Dojo Zen de Montpellier, le mardi 5 Janvier 2010
On parle de méditation. On dit, finalement, le zazen ce n'est pas une méditation tellement élevée parce qu'on passe l'heure du zazen
à observer son corps, à vivre son corps, à corriger sa posture. Ce n'est pas tellement élevé, pas tellement transcendant. Je me dis çà des
fois où je passe mo heure à sentir mon foi, à sentir ma nuque, à sentir mes épaules, mes hanches. L'intérêt, ce n'est pas l'objet, c'est vrai
on se concentre sur quelque chose de très simple. En zazen on se concentre sur la posture.
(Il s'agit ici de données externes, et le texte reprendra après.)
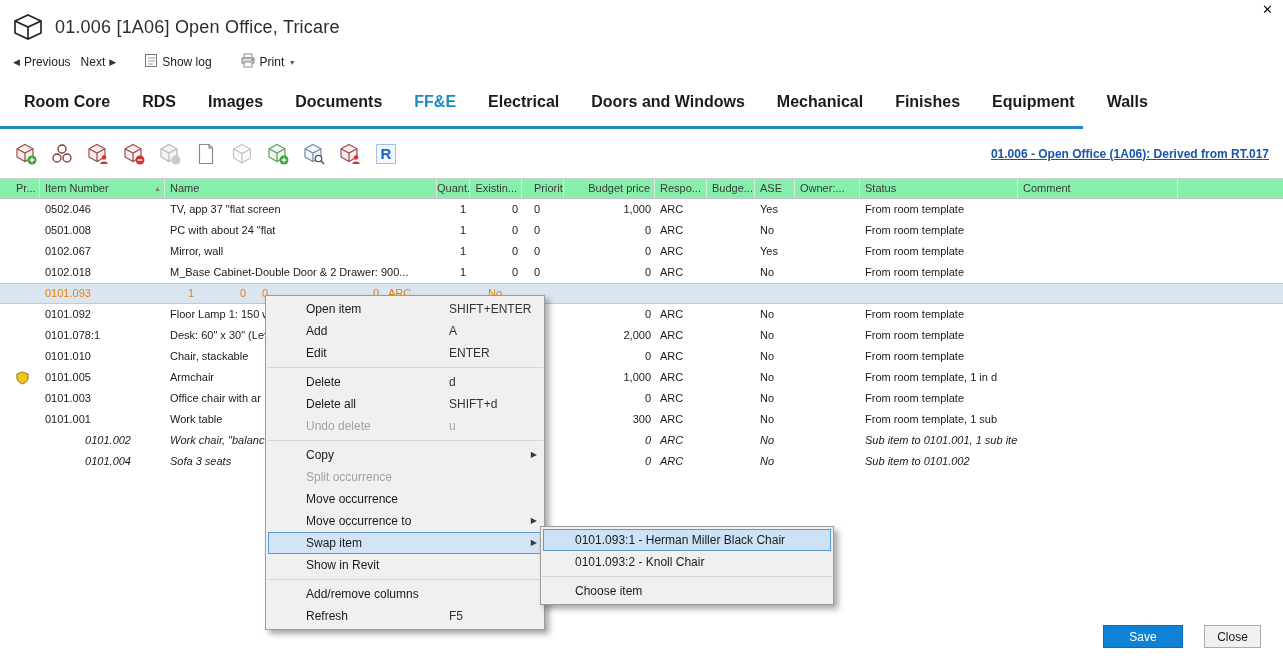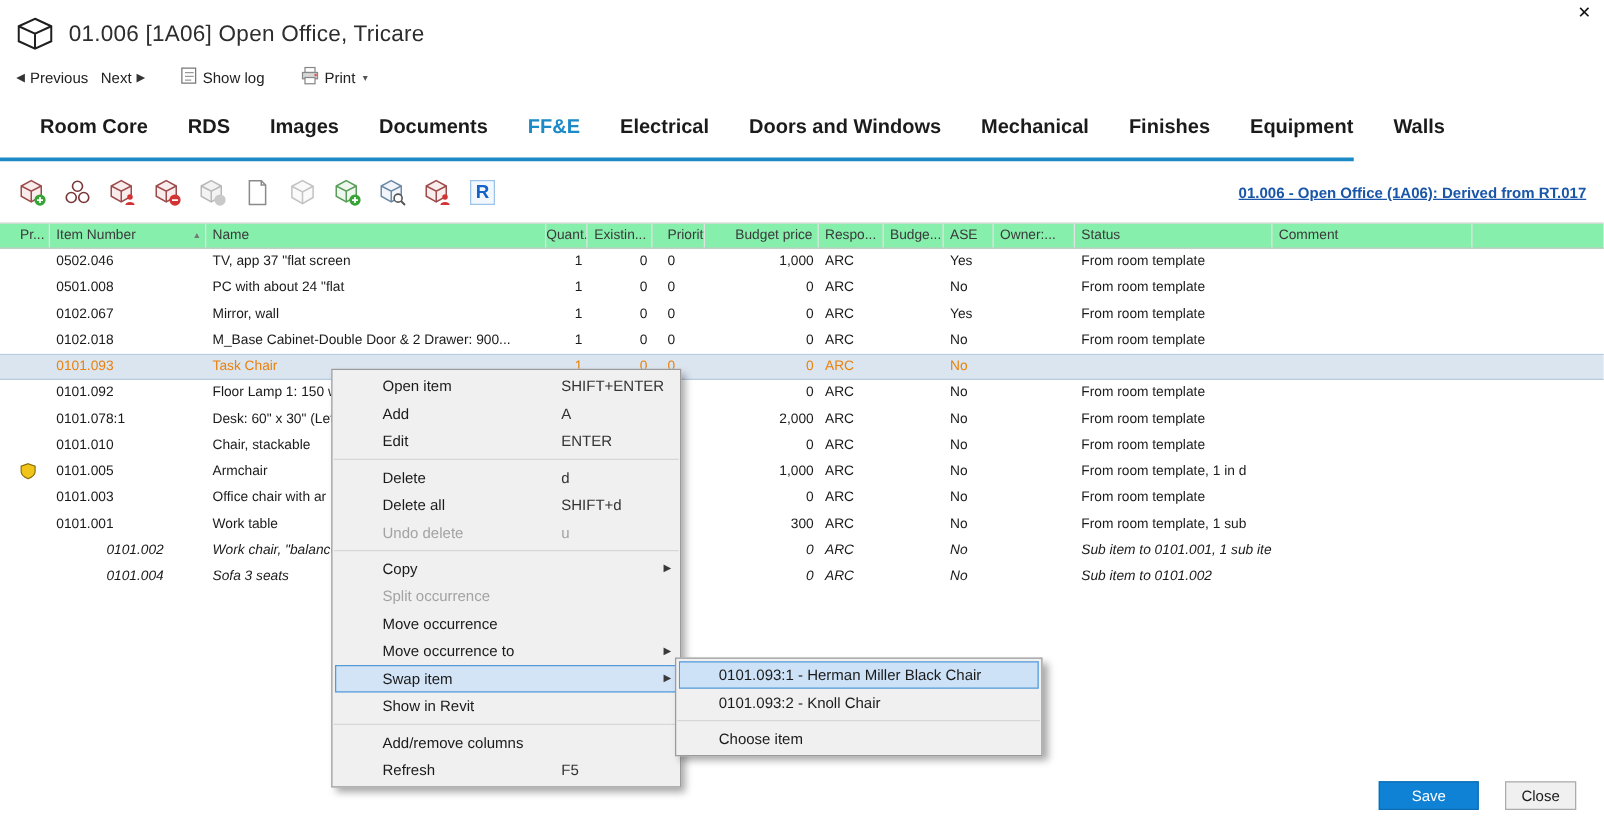--- a/index.html
+++ b/index.html
@@ -17,21 +17,21 @@
   .close-x { position:absolute; top:3px; right:10px; font-size:13px; color:#111; cursor:pointer; line-height:1; }
 
   
   .navrow { height:24px; display:flex; align-items:center; padding-left:8px; font-size:12px; color:#222; }
   .nav-btn { display:flex; align-items:center; gap:4px; padding:2px 5px; cursor:pointer; white-space:nowrap; }
   .nav-glyph { font-size:9px; color:#333; }
   .nav-gap { width:18px; }
   .print-caret { font-size:8px; color:#555; margin-left:2px; }
 
   
-  .tabbar { height:55px; display:flex; align-items:center; padding-left:16px; position:relative; }
+  .tabbar { height:55px; display:flex; align-items:center; padding-left:8px; position:relative; }
   .tab { font-size:16px; font-weight:bold; color:#1b1b1b; padding:0 16px; cursor:pointer; white-space:nowrap; }
   .tab.active { color:#1b8ac6; }
   .tab-underline { position:absolute; left:0; bottom:0; height:3px; width:1083px; background:#1b8ac6; }
 
   
   .toolbar { height:49px; display:flex; align-items:center; gap:12px; padding:0 14px; }
   .tb-icon { width:24px; height:24px; display:flex; align-items:center; justify-content:center; cursor:pointer; }
   .revit-tile { width:20px; height:20px; border:1px solid #9ec3e8; background:#f2f8fe; color:#1464c8;
                 font-weight:bold; font-size:15px; display:flex; align-items:center; justify-content:center; }
   .derived-link { margin-left:auto; font-size:12px; font-weight:bold; color:#1a56a8; text-decoration:underline; cursor:pointer; white-space:nowrap; }
@@ -301,21 +301,20 @@
         <div class="cell c-txt" style="width: 52px;">ARC</div>
         <div class="cell c-txt" style="width: 48px;"></div>
         <div class="cell c-txt" style="width: 40px;">No</div>
         <div class="cell c-txt" style="width: 65px;"></div>
         <div class="cell c-status" style="width: 158px;">From room template</div>
         <div class="cell c-txt" style="width: 160px;"></div>
       </div>
       <div class="trow selected">
         <div class="cell c-pr" style="width: 40px;"></div>
         <div class="cell c-item" style="width: 125px;">0101.093</div>
-        <div class="cell c-name" style="width: 272px;">Task Chair</div>
         <div class="cell c-num" style="width: 33px;">1</div>
         <div class="cell c-num" style="width: 52px;">0</div>
         <div class="cell c-pri" style="width: 42px;">0</div>
         <div class="cell c-num" style="width: 91px;">0</div>
         <div class="cell c-txt" style="width: 52px;">ARC</div>
         <div class="cell c-txt" style="width: 48px;"></div>
         <div class="cell c-txt" style="width: 40px;">No</div>
         <div class="cell c-txt" style="width: 65px;"></div>
         <div class="cell c-status" style="width: 158px;"></div>
         <div class="cell c-txt" style="width: 160px;"></div>

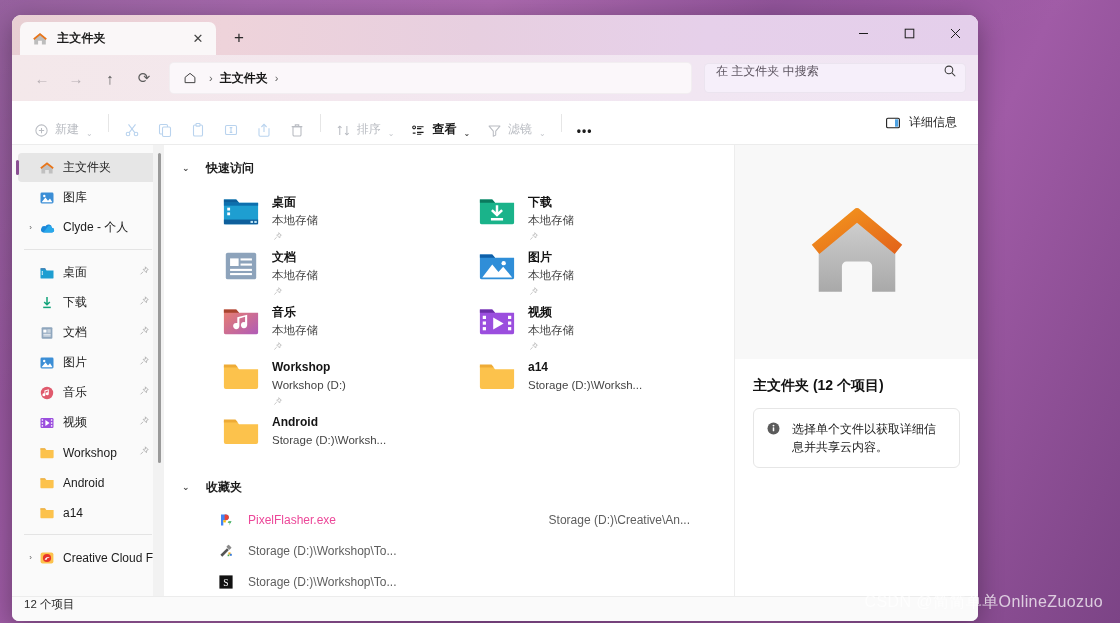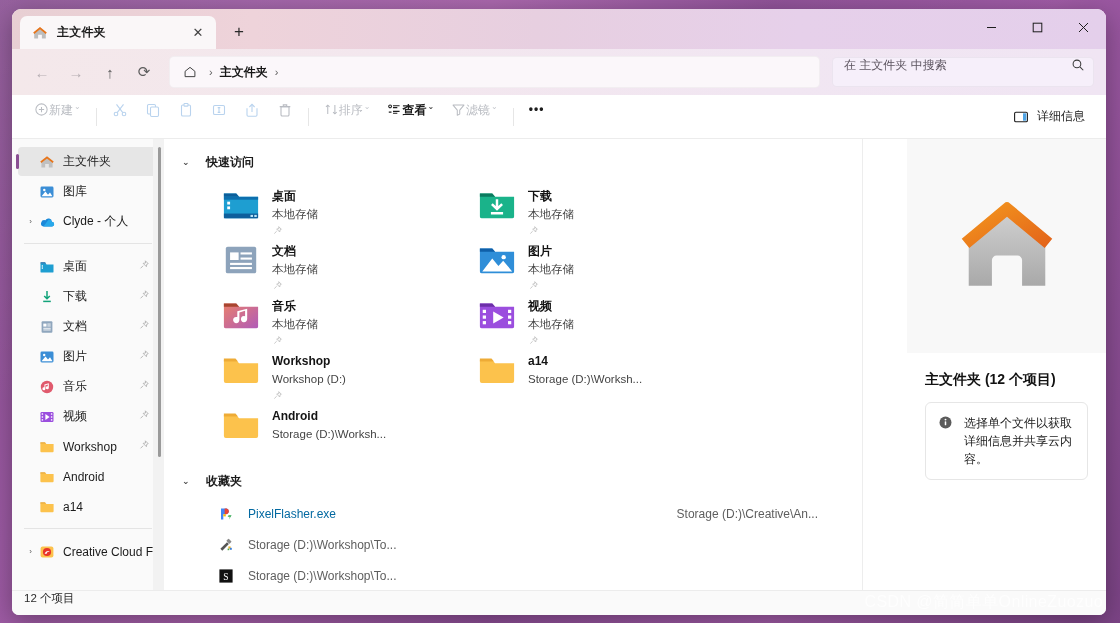--- a/index.html
+++ b/index.html
@@ -13,22 +13,22 @@
   }
   
   .desk-sheen {
     position: absolute; inset: 0;
     background: linear-gradient(160deg, rgba(255,255,255,.10) 0%, rgba(255,255,255,0) 40%);
     pointer-events: none;
   }
 
   
   .window {
-    position: absolute; left: 12px; top: 9px;
-    width: 1094px; height: 606px;
+    position: absolute; left: 12px; top: 15px;
+    width: 966px; height: 606px;
     border-radius: 9px 9px 7px 7px;
     overflow: hidden;
     box-shadow: 0 6px 26px rgba(0,0,0,.33);
     display: flex; flex-direction: column;
     background: #fff;
   }
 
   
   .titlebar {
     height: 40px; flex: 0 0 40px;
@@ -95,22 +95,22 @@
   }
   .searchbox input::placeholder { color: #5d5560; }
 
   
   .cmdbar {
     height: 44px; flex: 0 0 44px; background: #fff;
     display: flex; align-items: center; padding: 0 12px 0 14px;
     border-bottom: 1px solid #ececec; gap: 1px;
   }
   .cmd {
-    height: 30px; border-radius: 5px; display: flex; align-items: flex-start;
-    padding: 0 8px; gap: 0; color: #b9bcc2; font-size: 12px; white-space: nowrap;
+    height: 30px; border-radius: 5px; display: flex; align-items: flex-end;
+    padding: 0 8px; gap: 6px; color: #b9bcc2; font-size: 12px; white-space: nowrap;
   }
   .cmd.enabled { color: #1d1d1d; font-weight: bold; }
   .cmd .chev { font-size: 8px; opacity: .85; margin-left: 1px; }
   .cmd-sep { width: 1px; height: 18px; background: #e6e6e6; margin: 0 6px; }
   .cmd-spacer { flex: 1 1 auto; }
   .details-btn {
     height: 30px; border-radius: 5px; display: flex; align-items: center;
     padding: 0 9px; gap: 8px; color: #1d1d1d; font-size: 12px;
   }
 
@@ -169,27 +169,27 @@
   }
   .tile-pin { margin-top: 0px; opacity: .45; }
 
   .fav-list { padding: 4px 0 0 0; }
   .fav-row {
     height: 31px; display: flex; align-items: center;
     padding-left: 46px; padding-right: 36px; border-radius: 4px;
     margin: 0 8px 0 8px;
   }
   .fav-ico { width: 16px; height: 16px; flex: 0 0 16px; margin-right: 14px; }
-  .fav-name { font-size: 12px; color: #0369a1; flex: 1 1 auto; }
+  .fav-name { font-size: 12px; color: #ec4899; flex: 1 1 auto; }
   .fav-path { font-size: 12px; color: #5e5e5e; white-space: nowrap; }
 
   
   .detailspane {
     width: 244px; flex: 0 0 244px; border-left: 1px solid #ededed;
-    display: flex; flex-direction: column; background: #fff; padding-left: 44px;
+    display: flex; flex-direction: column; background: #fff;
   }
   .dp-preview {
     height: 214px; flex: 0 0 214px; background: #f8f8f8;
     display: flex; align-items: center; justify-content: center;
   }
   .dp-info { padding: 18px 18px 0 18px; }
   .dp-title { font-size: 14px; color: #121212; font-weight: 600; margin-bottom: 13px; }
   .dp-card {
     border: 1px solid #e6e6e6; border-radius: 6px; padding: 11px 12px;
     display: flex; gap: 10px; align-items: flex-start;

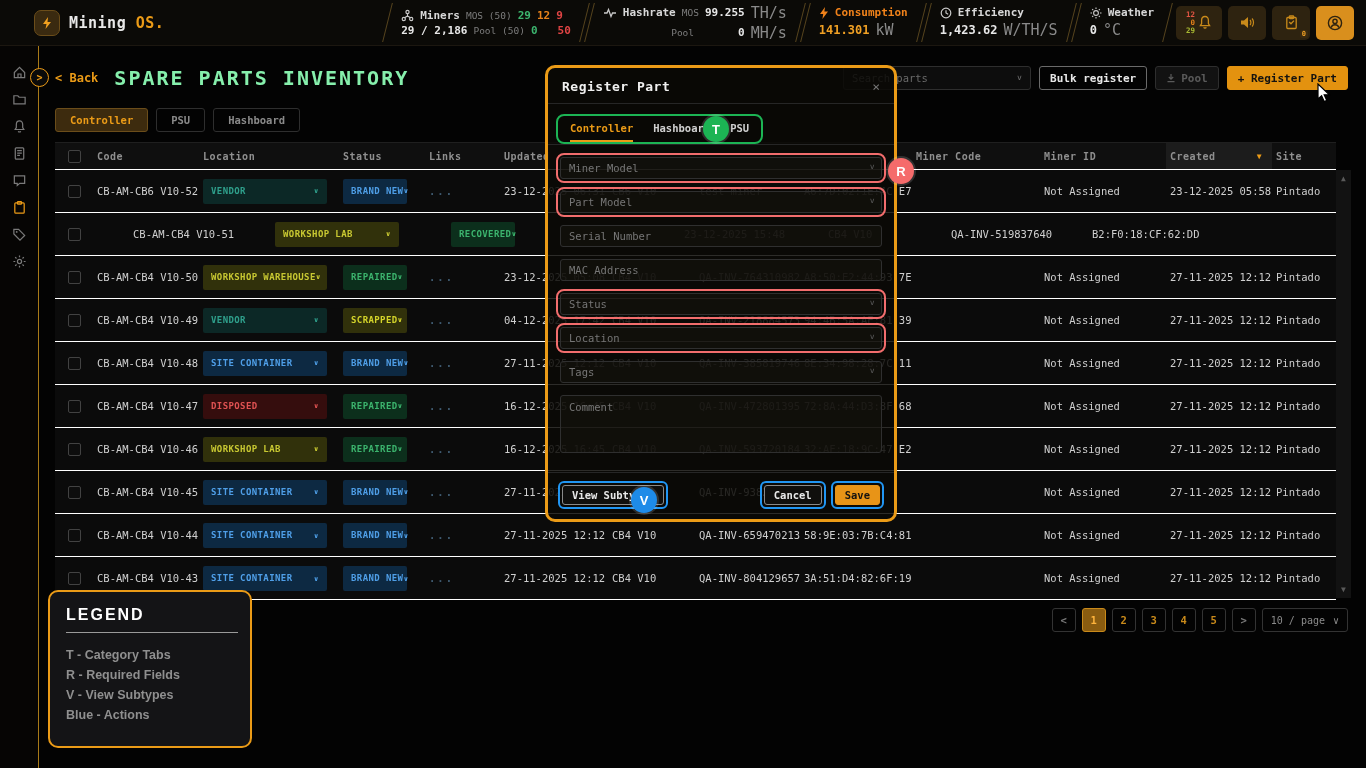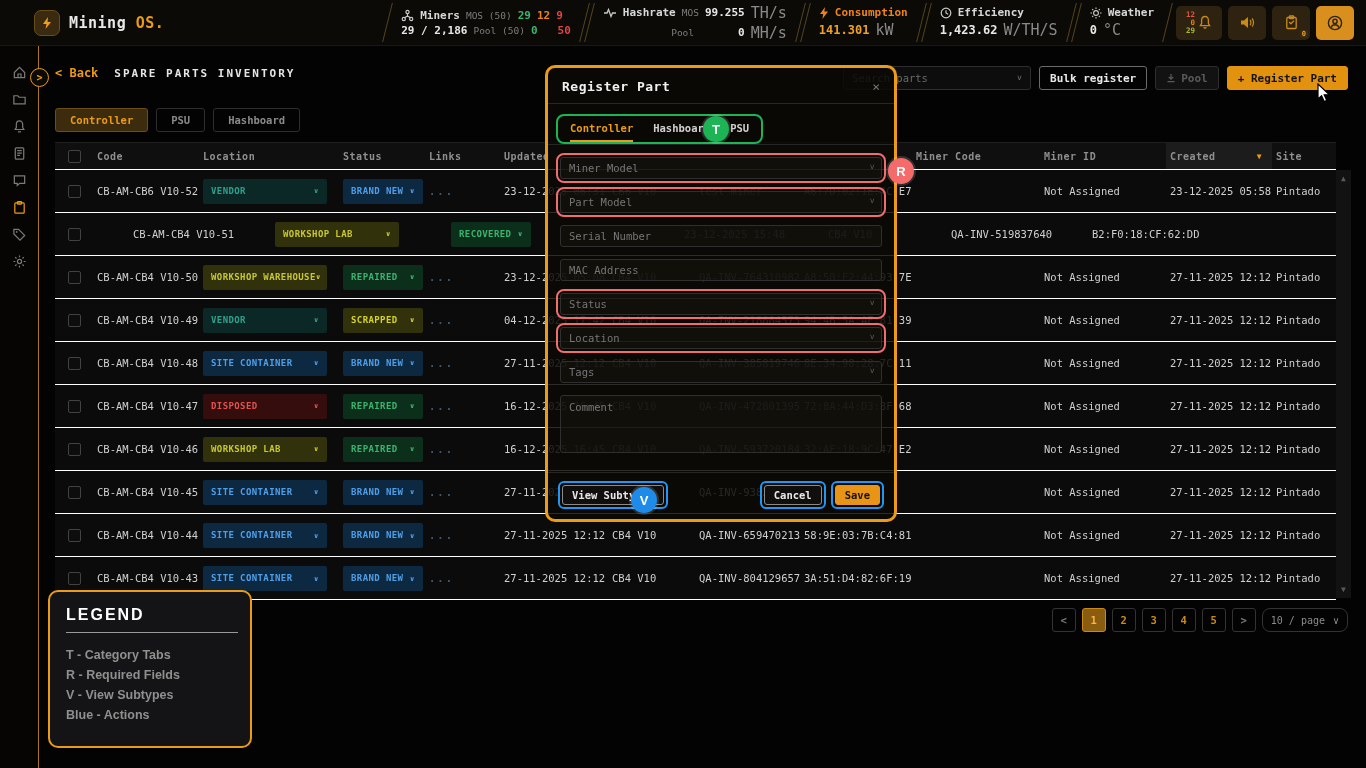--- a/index.html
+++ b/index.html
@@ -42,21 +42,21 @@
     display:flex; flex-direction:column; align-items:center; padding-top:18px; gap:11px; }
   .side-line { position:absolute; left:38px; top:46px; bottom:0; width:1px; background:#a87a18; z-index:21; }
   .side-ic { width:16px; height:16px; display:flex; align-items:center; justify-content:center; cursor:pointer; }
   .expand-btn { position:absolute; left:30px; top:68px; width:19px; height:19px; border-radius:50%;
     border:1.5px solid #eb9b17; background:#0a0a0a; color:#eb9b17; font-size:10px; font-weight:bold;
     display:flex; align-items:center; justify-content:center; z-index:25; cursor:pointer; }
 
   
   .page-head { position:absolute; left:55px; top:66px; display:flex; align-items:center; gap:16px; }
   .back-link { color:#eb9b17; font-size:12px; font-weight:bold; cursor:pointer; }
-  .page-title { color:#e5e5e5; font-size:11px; font-weight:bold; letter-spacing:2px; }
+  .page-title { color:#86efac; font-size:20px; font-weight:bold; letter-spacing:2px; }
   .toolbar { position:absolute; top:66px; right:18px; display:flex; align-items:center; gap:8px; }
   .search-box { width:188px; height:24px; background:#0d0d0d; border:1px solid #2e2e2e; border-radius:3px;
     display:flex; align-items:center; justify-content:space-between; padding:0 8px; color:#6a6a6a; font-size:10.5px; }
   .btn { height:24px; padding:0 10px; display:flex; align-items:center; gap:5px; font-size:11px; font-weight:bold;
     border-radius:3px; cursor:pointer; white-space:nowrap; }
   .btn-outline { border:1px solid #6a6a6a; color:#e8e8e8; background:transparent; }
   .btn-disabled { border:1px solid #2e2e2e; color:#5a5a5a; background:#121212; }
   .btn-primary { background:#e3920f; color:#151310; border:1px solid #e3920f; }
 
   
@@ -72,39 +72,39 @@
   .trow.body { height:43px; }
   .th { font-size:10px; font-weight:bold; color:#8f8f8f; padding-left:4px; letter-spacing:.5px; position:relative; height:100%; display:flex; align-items:center; }
   .th.sorted { background:#1c1c1c; justify-content:space-between; padding-right:10px; }
   .th.sorted .sort-ic { color:#eb9b17; font-size:8px; }
   .td { font-size:10.5px; color:#cfcfcf; padding-left:4px; white-space:nowrap; overflow:hidden; }
   .cell-check { display:flex; justify-content:center; }
   .checkbox { width:13px; height:13px; border:1px solid #424242; border-radius:2px; background:#0d0d0d; cursor:pointer; }
   .pill { height:25px; border-radius:2px; display:flex; align-items:center; justify-content:space-between;
     padding:0 8px; font-size:9px; font-weight:bold; letter-spacing:.4px; cursor:pointer; }
   .pill .chev { font-size:8px; transform:scaleY(.8); }
-  .pill-loc { width:124px; } .pill-st { width:80px; }
+  .pill-loc { width:124px; } .pill-st { width:64px; }
   .pill.teal   { background:#0c2826; color:#2fa08c; }
   .pill.olive  { background:#31310b; color:#c8c832; }
   .pill.blue   { background:#0d2942; color:#4f9fe8; }
   .pill.red    { background:#350d0d; color:#e05252; }
   .pill.green  { background:#0c2f1c; color:#3cb46e; }
   .pill.yellow { background:#31310b; color:#d4d42a; }
   .links-dots { color:#3f5a70; font-weight:bold; letter-spacing:2px; cursor:pointer; }
   .scrollbar { position:absolute; left:1336px; top:170px; width:15px; height:428px; background:#121212; z-index:5;
     display:flex; flex-direction:column; justify-content:space-between; align-items:center; padding:4px 0; }
   .scroll-ar { color:#5a5a5a; font-size:8px; cursor:pointer; }
 
   
   .pagination { position:absolute; top:608px; right:18px; display:flex; gap:6px; align-items:center; }
   .pg { width:24px; height:24px; border:1px solid #333; border-radius:3px; display:flex; align-items:center;
     justify-content:center; font-size:10.5px; font-weight:bold; color:#c98a1a; cursor:pointer; }
   .pg.nav { color:#777; }
   .pg.active { background:#8a5c10; border-color:#c98a1a; color:#ffb43c; }
-  .per-page { height:24px; border:1px solid #333; border-radius:8px; color:#8a8a8a; font-size:10px;
+  .per-page { height:24px; border:1px solid #333; border-radius:3px; color:#8a8a8a; font-size:10px;
     display:flex; align-items:center; gap:8px; padding:0 8px; cursor:pointer; }
 
   
   .legend { position:absolute; left:48px; top:590px; width:204px; height:158px; background:#141416;
     border:2px solid #eb9b17; border-radius:10px; padding:14px 16px; z-index:40;
     font-family:"Liberation Sans", sans-serif; }
   .legend-title { color:#ffffff; font-weight:bold; font-size:16px; letter-spacing:2px; }
   .legend-hr { border:none; border-top:1px solid #9a9a9a; margin:8px 0 12px; width:172px; }
   .legend-item { color:#8f8f8f; font-weight:bold; font-size:12.5px; line-height:20px; }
On ne se concentre pas sur Dieu, le nirvana ou je
ne sais quoi. On se concentre sur la posture. Et donc je dis, l'important ce n'est pas l'objet de concentration, c'est le sujet. Et l'éveil
le satori comme on dit, ne jailli pas de l'objet mais du sujet, c'est-à-dire celui qui observe. Et peu à peu on va devenir intime avec celui
qui observe la posture. On va se rend compte que cette conscience qui observe la posture elle est en même temps à l'intérieur du corps, elle
est en même temps au dessus du corps, elle est devant, elle est derrière. En fait elle est universelle. Elle est partout et c'est cela qui
est important. On va tout à coup prendre conscience que la dimension de notre conscience est beaucoup plus fabuleuse et libre, énorme, universelle
que ce qu'on n'aurait pensé. Et tout ça juste en observant, à force d'observer simplement sa posture. Et donc on sent une immense joie parce
qu'on se rend compte que l'on est bien au-delà de ce qu'on est en train d'observer. Et qu'on est capable d'observer par exemple de deux endroits
en même temps. Notre capacité de conscience est fabuleuse. On est en même temps soi et on est en même temps au-delà de soi.
Alors la respiration a aussi un rôle très important dans notre conscience dans l'observation de posture. La respiration c'est dehors, dedans, en haut, en bas. Et donc c'est un échange. Donc notre conscience est dedans, dehors, en haut, en bas.